▶ [TASK MATERIAL]
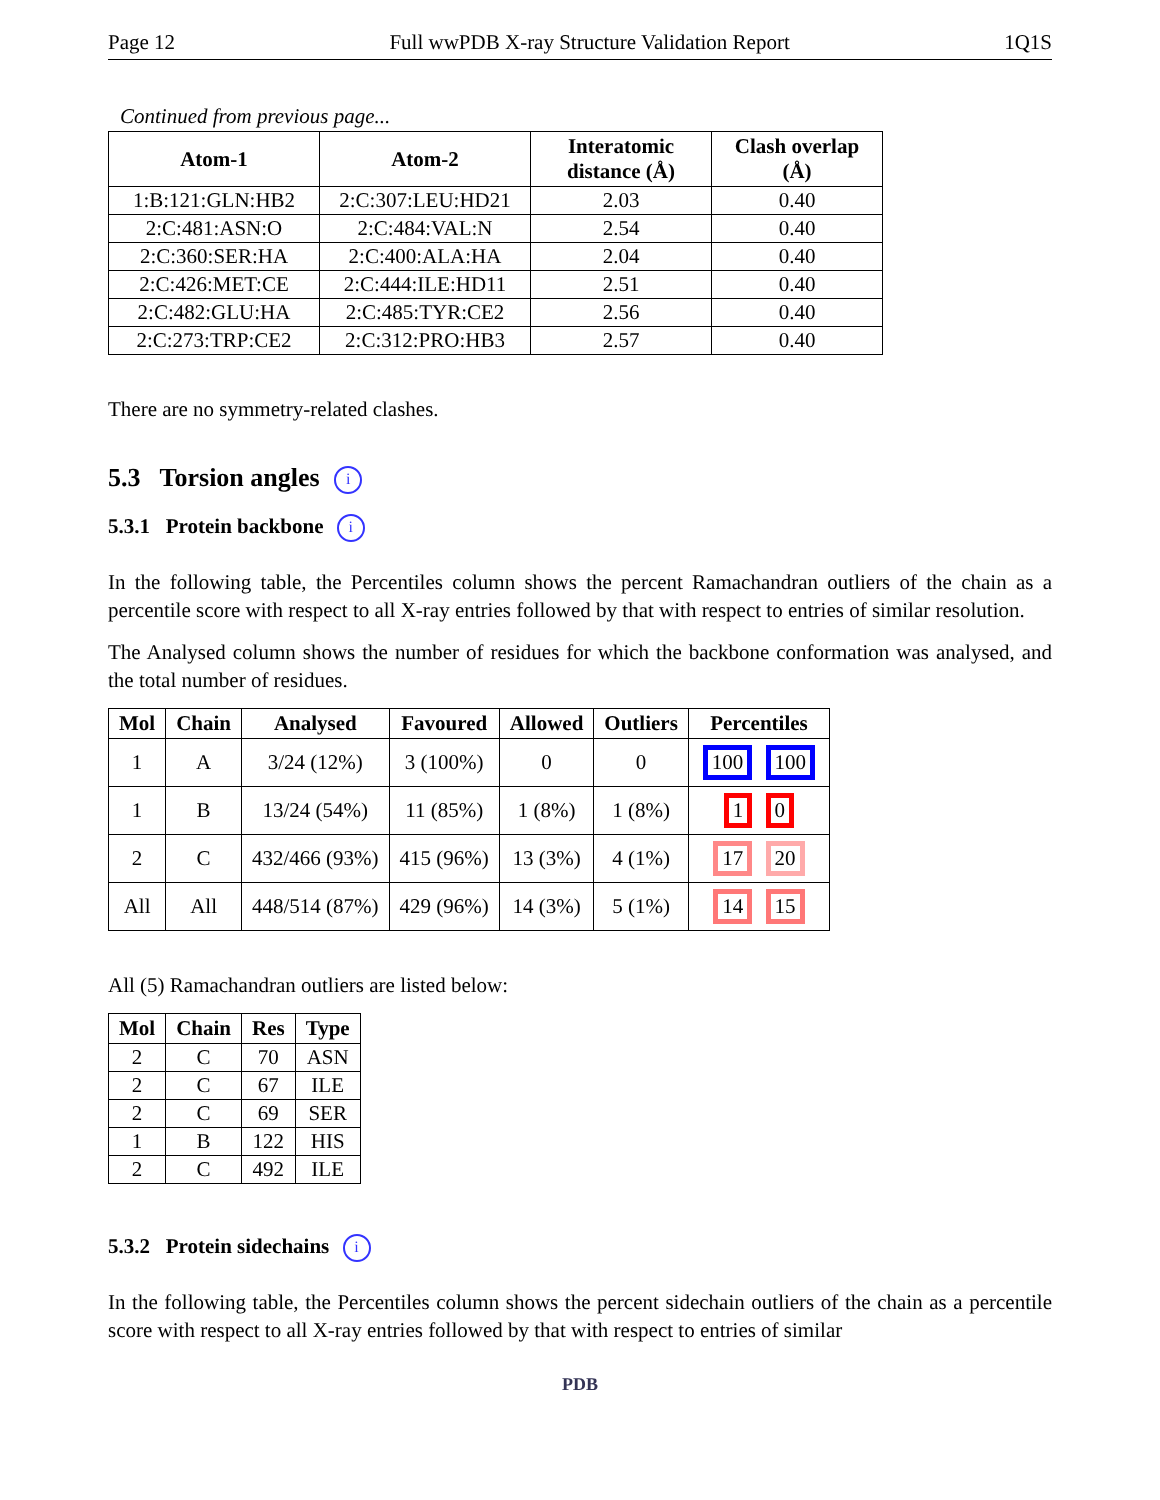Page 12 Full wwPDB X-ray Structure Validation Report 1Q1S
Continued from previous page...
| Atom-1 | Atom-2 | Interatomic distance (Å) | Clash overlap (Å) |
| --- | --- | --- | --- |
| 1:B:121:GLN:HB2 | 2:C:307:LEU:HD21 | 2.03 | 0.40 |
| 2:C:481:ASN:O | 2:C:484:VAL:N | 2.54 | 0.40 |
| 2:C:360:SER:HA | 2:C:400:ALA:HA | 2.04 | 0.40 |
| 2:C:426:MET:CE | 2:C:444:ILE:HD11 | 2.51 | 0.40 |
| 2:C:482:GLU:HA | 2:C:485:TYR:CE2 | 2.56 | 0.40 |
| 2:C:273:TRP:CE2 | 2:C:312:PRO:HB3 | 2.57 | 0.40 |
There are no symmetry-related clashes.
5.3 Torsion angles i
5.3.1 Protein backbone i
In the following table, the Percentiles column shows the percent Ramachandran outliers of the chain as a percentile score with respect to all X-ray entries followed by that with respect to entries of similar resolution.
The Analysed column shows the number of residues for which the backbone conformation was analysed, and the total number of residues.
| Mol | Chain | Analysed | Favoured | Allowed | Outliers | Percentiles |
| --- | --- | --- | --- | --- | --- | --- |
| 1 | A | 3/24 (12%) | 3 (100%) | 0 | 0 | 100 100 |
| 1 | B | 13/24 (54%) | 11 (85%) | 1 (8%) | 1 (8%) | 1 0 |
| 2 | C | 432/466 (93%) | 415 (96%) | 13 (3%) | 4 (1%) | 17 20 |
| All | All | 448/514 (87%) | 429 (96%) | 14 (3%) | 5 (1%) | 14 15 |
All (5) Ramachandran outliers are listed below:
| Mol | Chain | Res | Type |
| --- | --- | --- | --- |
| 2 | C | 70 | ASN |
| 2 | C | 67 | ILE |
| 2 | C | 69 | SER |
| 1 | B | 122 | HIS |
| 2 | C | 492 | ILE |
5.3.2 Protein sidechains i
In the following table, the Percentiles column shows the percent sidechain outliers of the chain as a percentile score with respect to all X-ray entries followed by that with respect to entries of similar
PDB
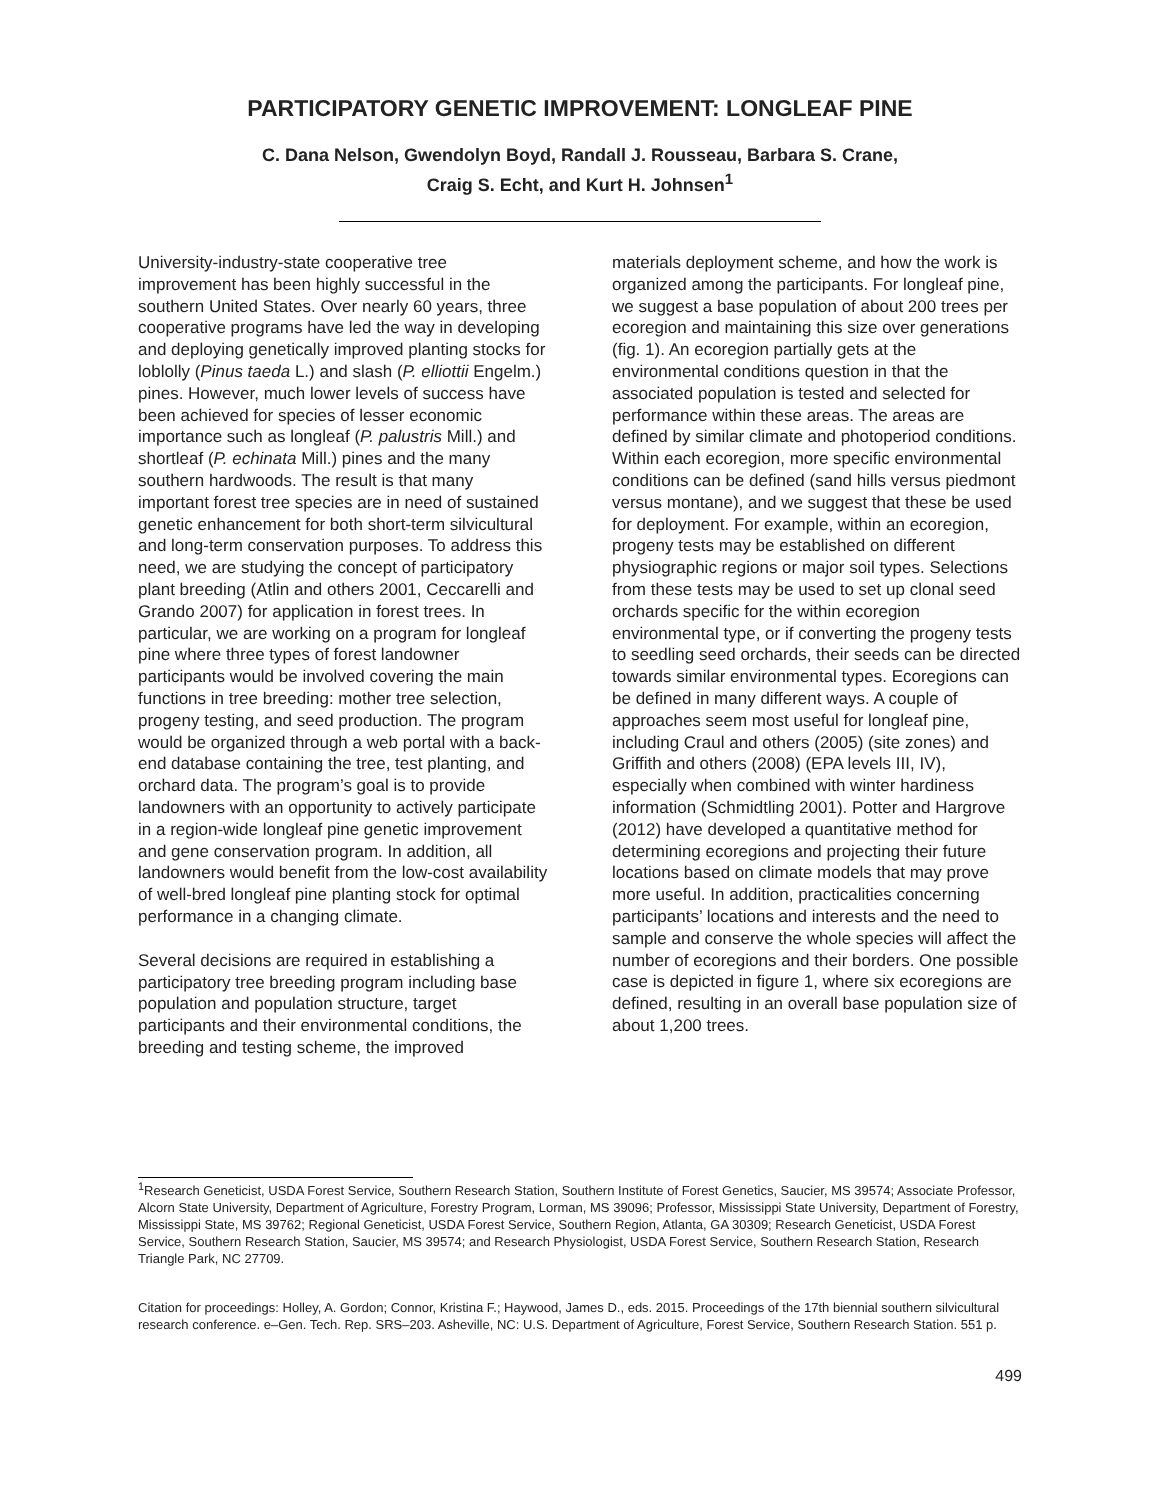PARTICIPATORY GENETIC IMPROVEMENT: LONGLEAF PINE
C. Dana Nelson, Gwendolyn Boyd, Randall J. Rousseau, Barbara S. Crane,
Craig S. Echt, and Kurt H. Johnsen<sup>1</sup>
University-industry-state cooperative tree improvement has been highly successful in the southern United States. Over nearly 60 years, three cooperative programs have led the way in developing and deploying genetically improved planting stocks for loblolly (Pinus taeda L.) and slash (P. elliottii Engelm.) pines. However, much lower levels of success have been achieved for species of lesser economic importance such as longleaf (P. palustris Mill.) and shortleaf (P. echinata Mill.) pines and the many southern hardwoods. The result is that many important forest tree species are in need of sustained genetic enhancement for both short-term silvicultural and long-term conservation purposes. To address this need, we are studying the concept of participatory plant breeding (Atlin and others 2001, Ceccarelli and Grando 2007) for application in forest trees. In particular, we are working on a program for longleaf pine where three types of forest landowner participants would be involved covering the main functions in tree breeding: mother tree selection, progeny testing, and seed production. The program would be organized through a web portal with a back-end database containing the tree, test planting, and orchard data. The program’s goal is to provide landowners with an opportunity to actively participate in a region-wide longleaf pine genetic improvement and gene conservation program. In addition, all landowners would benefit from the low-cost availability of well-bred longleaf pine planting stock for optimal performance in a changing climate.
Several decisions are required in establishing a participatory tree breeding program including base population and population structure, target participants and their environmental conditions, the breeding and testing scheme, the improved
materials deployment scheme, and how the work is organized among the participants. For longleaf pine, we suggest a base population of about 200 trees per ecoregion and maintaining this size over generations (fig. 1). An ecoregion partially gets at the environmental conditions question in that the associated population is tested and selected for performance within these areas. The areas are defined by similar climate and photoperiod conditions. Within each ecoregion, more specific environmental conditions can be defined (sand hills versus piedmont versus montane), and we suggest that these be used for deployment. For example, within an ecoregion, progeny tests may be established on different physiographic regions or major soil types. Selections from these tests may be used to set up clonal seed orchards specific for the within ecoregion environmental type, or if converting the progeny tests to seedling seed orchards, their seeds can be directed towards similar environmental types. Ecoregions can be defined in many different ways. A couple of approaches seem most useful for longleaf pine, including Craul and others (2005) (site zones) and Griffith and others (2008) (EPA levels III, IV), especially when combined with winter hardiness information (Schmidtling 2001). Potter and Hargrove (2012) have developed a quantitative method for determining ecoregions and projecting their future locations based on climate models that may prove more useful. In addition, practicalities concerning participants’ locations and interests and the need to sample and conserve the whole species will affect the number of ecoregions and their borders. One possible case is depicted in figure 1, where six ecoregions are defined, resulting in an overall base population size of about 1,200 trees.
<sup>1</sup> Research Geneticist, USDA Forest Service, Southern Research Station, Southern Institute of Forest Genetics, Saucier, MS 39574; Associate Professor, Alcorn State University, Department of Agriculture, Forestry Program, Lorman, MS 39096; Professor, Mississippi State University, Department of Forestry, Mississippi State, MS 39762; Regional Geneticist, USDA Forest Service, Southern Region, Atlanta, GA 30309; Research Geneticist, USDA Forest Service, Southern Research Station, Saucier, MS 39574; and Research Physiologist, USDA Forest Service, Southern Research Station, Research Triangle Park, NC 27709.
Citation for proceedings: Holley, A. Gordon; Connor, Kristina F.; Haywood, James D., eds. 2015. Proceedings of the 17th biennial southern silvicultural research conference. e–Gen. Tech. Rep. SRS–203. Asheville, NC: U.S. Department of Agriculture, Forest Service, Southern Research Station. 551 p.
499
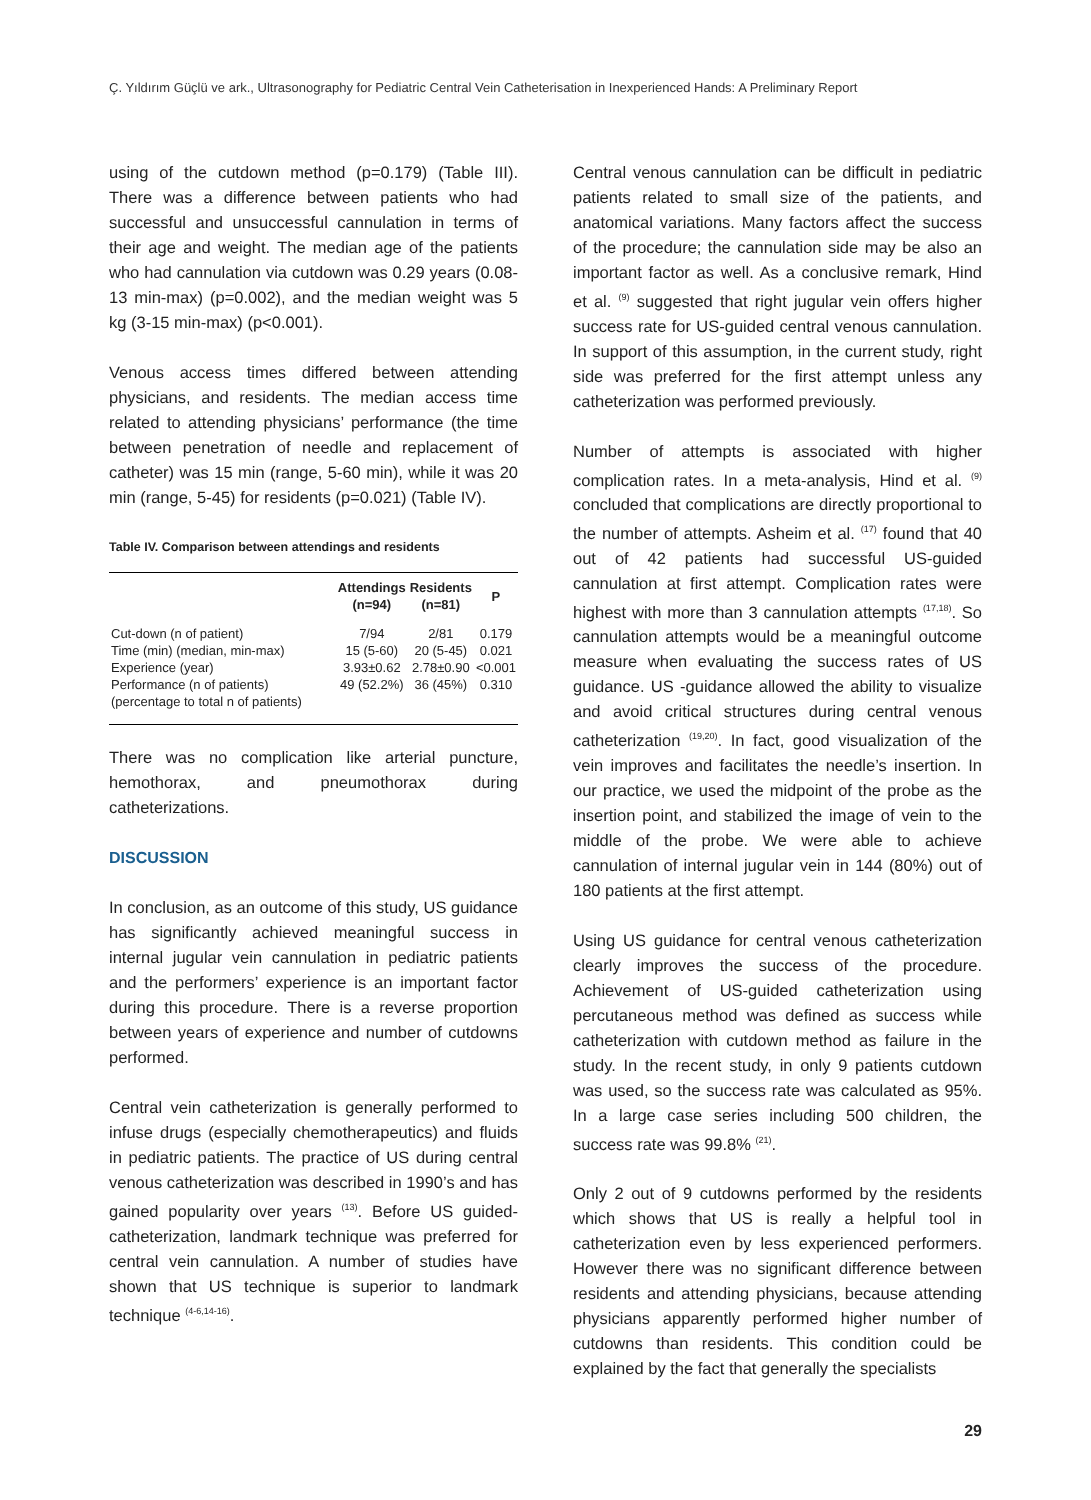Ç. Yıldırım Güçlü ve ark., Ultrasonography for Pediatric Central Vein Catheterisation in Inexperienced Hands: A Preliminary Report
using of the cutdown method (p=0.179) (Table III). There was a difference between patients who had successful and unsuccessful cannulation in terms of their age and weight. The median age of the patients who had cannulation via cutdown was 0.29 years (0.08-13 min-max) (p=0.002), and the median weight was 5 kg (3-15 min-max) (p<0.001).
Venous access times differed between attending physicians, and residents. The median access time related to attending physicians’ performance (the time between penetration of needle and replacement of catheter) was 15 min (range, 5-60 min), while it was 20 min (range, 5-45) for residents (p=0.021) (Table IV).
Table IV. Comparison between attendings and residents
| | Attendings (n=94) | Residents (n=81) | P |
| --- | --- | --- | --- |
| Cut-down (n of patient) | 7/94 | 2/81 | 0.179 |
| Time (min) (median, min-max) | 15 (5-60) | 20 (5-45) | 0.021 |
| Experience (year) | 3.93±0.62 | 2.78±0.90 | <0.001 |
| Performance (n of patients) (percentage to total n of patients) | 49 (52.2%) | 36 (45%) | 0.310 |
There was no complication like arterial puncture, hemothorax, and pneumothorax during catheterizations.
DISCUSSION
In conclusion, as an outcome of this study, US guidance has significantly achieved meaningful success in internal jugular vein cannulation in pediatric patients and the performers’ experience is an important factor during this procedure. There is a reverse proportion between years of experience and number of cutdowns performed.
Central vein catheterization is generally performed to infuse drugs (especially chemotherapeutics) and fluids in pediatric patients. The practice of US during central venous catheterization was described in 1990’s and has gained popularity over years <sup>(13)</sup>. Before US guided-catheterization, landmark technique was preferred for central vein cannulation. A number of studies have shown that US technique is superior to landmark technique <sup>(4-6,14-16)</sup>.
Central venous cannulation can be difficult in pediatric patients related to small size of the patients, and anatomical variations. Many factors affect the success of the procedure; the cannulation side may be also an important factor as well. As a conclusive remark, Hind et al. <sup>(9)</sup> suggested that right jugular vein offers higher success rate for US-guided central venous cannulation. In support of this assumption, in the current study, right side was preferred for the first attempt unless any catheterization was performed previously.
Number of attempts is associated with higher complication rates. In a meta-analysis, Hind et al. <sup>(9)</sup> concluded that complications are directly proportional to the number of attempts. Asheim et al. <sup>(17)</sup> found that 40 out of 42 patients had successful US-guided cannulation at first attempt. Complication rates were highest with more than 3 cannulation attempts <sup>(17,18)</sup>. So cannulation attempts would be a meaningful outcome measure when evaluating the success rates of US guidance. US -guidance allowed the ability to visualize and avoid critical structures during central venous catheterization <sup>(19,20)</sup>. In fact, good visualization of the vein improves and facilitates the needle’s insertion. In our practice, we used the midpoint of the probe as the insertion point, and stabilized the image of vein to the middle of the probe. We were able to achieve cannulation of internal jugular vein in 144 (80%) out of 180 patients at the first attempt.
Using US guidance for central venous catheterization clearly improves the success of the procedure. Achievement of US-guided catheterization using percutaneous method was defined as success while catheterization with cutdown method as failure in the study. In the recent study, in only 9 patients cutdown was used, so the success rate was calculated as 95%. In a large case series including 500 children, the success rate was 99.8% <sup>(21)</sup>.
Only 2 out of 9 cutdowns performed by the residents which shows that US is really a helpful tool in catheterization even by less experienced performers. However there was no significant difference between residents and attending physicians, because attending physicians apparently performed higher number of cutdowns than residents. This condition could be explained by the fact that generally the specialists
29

▶ [PROBLEM STATEMENT] Give back, unaltered, each line of the listing from the first to the line that contains "of similar resolution.", leaving every picture out.

▶ [TASK OUTPUT]
Page 12 Full wwPDB X-ray Structure Validation Report 1Q1S
Continued from previous page...
| Atom-1 | Atom-2 | Interatomic distance (Å) | Clash overlap (Å) |
| --- | --- | --- | --- |
| 1:B:121:GLN:HB2 | 2:C:307:LEU:HD21 | 2.03 | 0.40 |
| 2:C:481:ASN:O | 2:C:484:VAL:N | 2.54 | 0.40 |
| 2:C:360:SER:HA | 2:C:400:ALA:HA | 2.04 | 0.40 |
| 2:C:426:MET:CE | 2:C:444:ILE:HD11 | 2.51 | 0.40 |
| 2:C:482:GLU:HA | 2:C:485:TYR:CE2 | 2.56 | 0.40 |
| 2:C:273:TRP:CE2 | 2:C:312:PRO:HB3 | 2.57 | 0.40 |
There are no symmetry-related clashes.
5.3 Torsion angles i
5.3.1 Protein backbone i
In the following table, the Percentiles column shows the percent Ramachandran outliers of the chain as a percentile score with respect to all X-ray entries followed by that with respect to entries of similar resolution.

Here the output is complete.